## WORK TASK
Extract the rows from the one containing "Le Mont-de-piété, peinture" through the one containing "réparti dans la", both included, and repeat them without any changes.
[SOURCE INFORMATION]
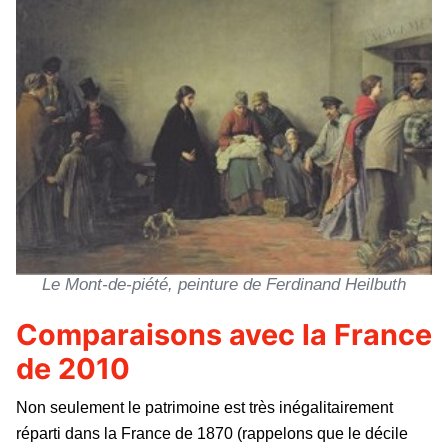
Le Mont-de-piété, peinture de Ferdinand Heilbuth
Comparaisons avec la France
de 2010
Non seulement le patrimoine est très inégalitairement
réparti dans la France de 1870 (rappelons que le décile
[/SOURCE INFORMATION]
[SOURCE INFORMATION]
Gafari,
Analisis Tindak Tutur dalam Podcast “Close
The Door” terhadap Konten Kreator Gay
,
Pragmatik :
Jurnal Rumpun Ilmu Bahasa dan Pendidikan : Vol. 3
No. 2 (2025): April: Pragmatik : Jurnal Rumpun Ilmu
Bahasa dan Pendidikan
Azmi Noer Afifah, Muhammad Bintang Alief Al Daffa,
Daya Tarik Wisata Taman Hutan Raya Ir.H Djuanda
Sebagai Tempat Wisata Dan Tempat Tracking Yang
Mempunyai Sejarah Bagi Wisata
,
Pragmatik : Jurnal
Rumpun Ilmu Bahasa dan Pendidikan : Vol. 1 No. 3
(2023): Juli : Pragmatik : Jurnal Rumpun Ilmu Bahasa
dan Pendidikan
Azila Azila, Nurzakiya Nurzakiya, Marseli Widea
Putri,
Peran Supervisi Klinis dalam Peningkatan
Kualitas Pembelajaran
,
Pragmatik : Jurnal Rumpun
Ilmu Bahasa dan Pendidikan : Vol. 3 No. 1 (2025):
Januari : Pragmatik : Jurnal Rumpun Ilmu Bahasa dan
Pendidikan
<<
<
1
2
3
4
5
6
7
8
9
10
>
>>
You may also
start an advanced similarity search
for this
[/SOURCE INFORMATION]
## REPLY
Le Mont-de-piété, peinture de Ferdinand Heilbuth
Comparaisons avec la France
de 2010
Non seulement le patrimoine est très inégalitairement
réparti dans la France de 1870 (rappelons que le décile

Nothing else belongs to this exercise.